PostPosted: Sat May 22, 2004 9:34 am     Reply with quote

chancaar wrote:
Hi, I'm using a 16F877 to communicate by RS-232. I can allready read and receive data by the special pins (RC7 & RC6), using putchar() and getchar().
The problem is that I'll have to receive and transmit ASCII characters by another ports (RD4 and RD5). To realise this I could allready send characters (a string...) by printf("Test");, just before I put
#use rs232(baud=9600,bits=8,parity=N,xmit=PIN_D4,rcv=PIN_D5) to define the port.
How can I detect characters? Is their a way to use a funcion same as getchar() like scanf()?
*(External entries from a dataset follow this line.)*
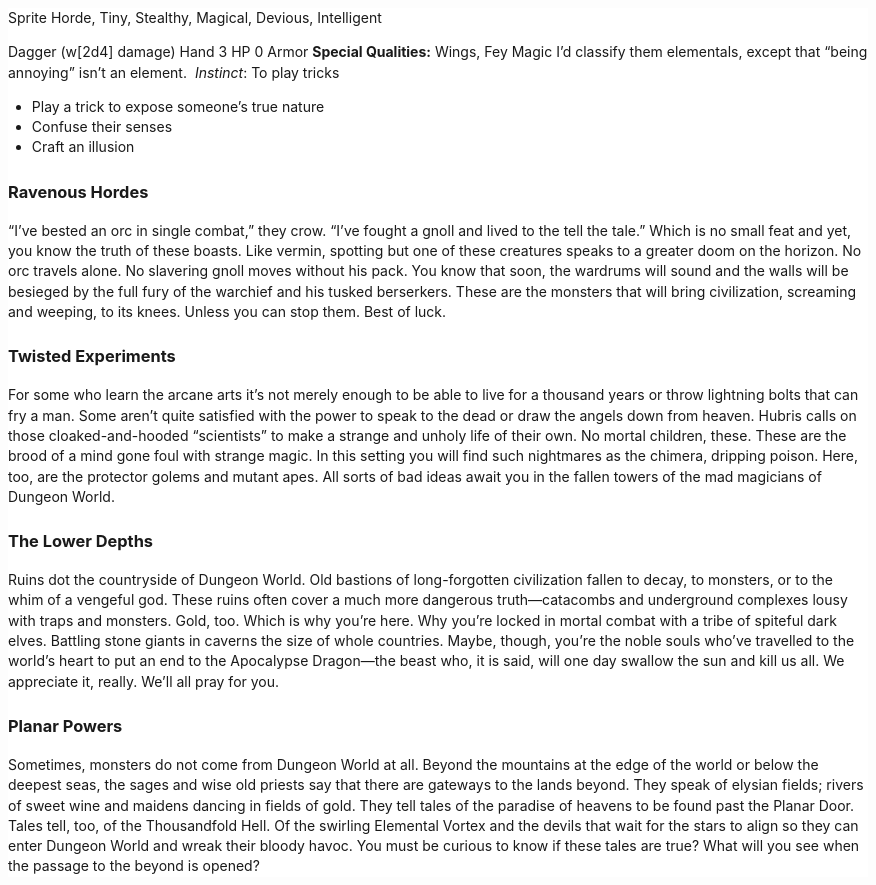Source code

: Sprite Horde, Tiny, Stealthy, Magical, Devious, Intelligent

Dagger (w[2d4] damage) Hand
3 HP 0 Armor
**Special Qualities:** Wings, Fey Magic
I’d classify them elementals, except that “being annoying” isn’t an element. 
_Instinct_: To play tricks
- Play a trick to expose someone’s true nature
- Confuse their senses
- Craft an illusion
















### Ravenous Hordes
“I’ve bested an orc in single combat,” they crow. “I’ve fought a gnoll and lived to the tell the tale.” Which is no small feat and yet, you know the truth of these boasts. Like vermin, spotting but one of these creatures speaks to a greater doom on the horizon. No orc travels alone. No slavering gnoll moves without his pack. You know that soon, the wardrums will sound and the walls will be besieged by the full fury of the warchief and his tusked berserkers. These are the monsters that will bring civilization, screaming and weeping, to its knees. Unless you can stop them. Best of luck.

### Twisted Experiments
For some who learn the arcane arts it’s not merely enough to be able to live for a thousand years or throw lightning bolts that can fry a man. Some aren’t quite satisfied with the power to speak to the dead or draw the angels down from heaven. Hubris calls on those cloaked-and-hooded “scientists” to make a strange and unholy life of their own. No mortal children, these. These are the brood of a mind gone foul with strange magic. In this setting you will find such nightmares as the chimera, dripping poison. Here, too, are the protector golems and mutant apes. All sorts of bad ideas await you in the fallen towers of the mad magicians of Dungeon World.

### The Lower Depths
Ruins dot the countryside of Dungeon World. Old bastions of long-forgotten civilization fallen to decay, to monsters, or to the whim of a vengeful god. These ruins often cover a much more dangerous truth—catacombs and underground complexes lousy with traps and monsters. Gold, too. Which is why you’re here. Why you’re locked in mortal combat with a tribe of spiteful dark elves. Battling stone giants in caverns the size of whole countries. Maybe, though, you’re the noble souls who’ve travelled to the world’s heart to put an end to the Apocalypse Dragon—the beast who, it is said, will one day swallow the sun and kill us all. We appreciate it, really. We’ll all pray for you.

### Planar Powers
Sometimes, monsters do not come from Dungeon World at all. Beyond the mountains at the edge of the world or below the deepest seas, the sages and wise old priests say that there are gateways to the lands beyond. They speak of elysian fields; rivers of sweet wine and maidens dancing in fields of gold. They tell tales of the paradise of heavens to be found past the Planar Door. Tales tell, too, of the Thousandfold Hell. Of the swirling Elemental Vortex and the devils that wait for the stars to align so they can enter Dungeon World and wreak their bloody havoc. You must be curious to know if these tales are true? What will you see when the passage to the beyond is opened?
Maybe I'll have to "cheat" the PIC that the other port (RD4 and RD5) works as a RS-232 one (TX/RX). Do I have to configure it in a special way?
Thanks for your time!

There are two fundamentally different ways of handling serial I/O. With the first, hardware exists in the chip, to generate all the required timings, and a hardware shift register receives/transmits the character.
Using this, there is an interrupt when the transmit 'buffer' becomes full, and another when the receive buffer becomes full, and the code can test to see if a character is waiting, by simply checking the status of this buffer flag.
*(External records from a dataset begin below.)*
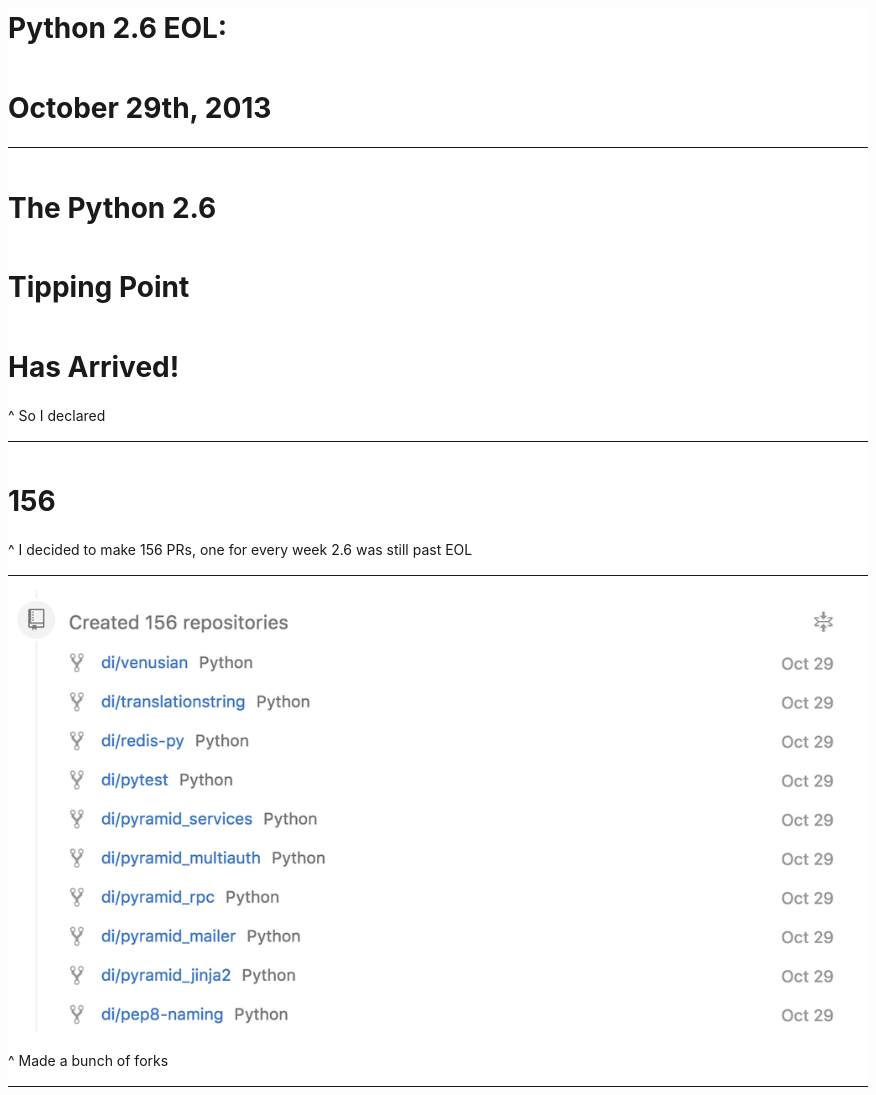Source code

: 
# Python 2.6 EOL:
# October 29th, 2013

---

# The Python 2.6
# Tipping Point
# Has Arrived!

^ So I declared

---

# 156

^ I decided to make 156 PRs, one for every week 2.6 was still past EOL

---

![fit](images/forks.png)

^ Made a bunch of forks

---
The second way, is to do the entire transmission/reception in software. This is what happens when any pins other than those designated for the hardware UART(s) are selected. Now transmission is not that different (provided you don't have any interrupts running - if an interrupt occurs from another source during character transmission, there will be timing errors on the character). However reception, requires that the code is 'polling' the pin, waiting for the character to arrive, or characters will be lost. There is a method round this, if you are using a relatively slow data rate, on a fairly fast chip. Here you can designate the 'receive' line, as one that supports hardware interrupts. Then call an interrupt handler when the line falls, and in the interrupt handler, call 'getc' for the corresponding stream, which will wait for the character. The 'downside' of this, is that the code will sit in this interrupt handler for the entire duration of the character (typically 10 bit times).
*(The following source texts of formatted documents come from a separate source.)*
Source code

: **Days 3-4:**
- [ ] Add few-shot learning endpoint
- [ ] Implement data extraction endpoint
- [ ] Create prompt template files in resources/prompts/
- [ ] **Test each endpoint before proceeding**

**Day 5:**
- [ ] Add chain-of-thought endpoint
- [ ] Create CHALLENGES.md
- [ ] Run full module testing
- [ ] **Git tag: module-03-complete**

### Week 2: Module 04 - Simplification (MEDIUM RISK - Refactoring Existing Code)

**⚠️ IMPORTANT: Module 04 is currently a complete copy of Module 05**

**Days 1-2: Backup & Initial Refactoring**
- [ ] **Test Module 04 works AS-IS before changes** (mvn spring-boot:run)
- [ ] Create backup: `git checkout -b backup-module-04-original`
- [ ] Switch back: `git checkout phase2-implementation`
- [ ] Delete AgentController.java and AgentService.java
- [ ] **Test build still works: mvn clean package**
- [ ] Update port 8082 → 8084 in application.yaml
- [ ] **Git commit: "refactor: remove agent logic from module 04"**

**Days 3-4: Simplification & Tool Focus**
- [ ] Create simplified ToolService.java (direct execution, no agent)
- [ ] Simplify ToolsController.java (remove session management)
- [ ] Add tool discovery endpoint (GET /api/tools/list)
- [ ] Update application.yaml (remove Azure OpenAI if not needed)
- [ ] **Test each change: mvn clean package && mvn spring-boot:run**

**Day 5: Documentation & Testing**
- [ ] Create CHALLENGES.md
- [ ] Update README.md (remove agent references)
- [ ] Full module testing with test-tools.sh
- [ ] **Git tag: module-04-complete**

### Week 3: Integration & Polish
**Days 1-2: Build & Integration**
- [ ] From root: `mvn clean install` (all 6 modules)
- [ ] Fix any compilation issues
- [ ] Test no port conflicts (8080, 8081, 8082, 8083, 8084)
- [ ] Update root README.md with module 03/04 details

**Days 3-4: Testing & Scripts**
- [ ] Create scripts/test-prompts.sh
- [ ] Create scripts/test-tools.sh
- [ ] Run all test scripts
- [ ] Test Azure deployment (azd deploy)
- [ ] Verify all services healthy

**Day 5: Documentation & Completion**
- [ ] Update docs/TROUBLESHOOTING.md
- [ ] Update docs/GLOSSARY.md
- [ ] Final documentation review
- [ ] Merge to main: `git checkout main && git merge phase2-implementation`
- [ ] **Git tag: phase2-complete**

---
For the general question, about how to call 'getc' for a different port, another has allready answered, with the 'key' that the simplest way is to use 'streams'. The other answer is to have multiple #use RS232 statements. technically, getc, putc etc, when used without a stream designator, allways use the _last_ #use RS232 definition passed in running the code. Hence you can have a subroutine to fetch a character on a 'software' port, that as it's first line has the RS232 definition for the software port, then ends with the one to reselect the hardware port. Calling the routine, will make getc temporarily refer to the soft port.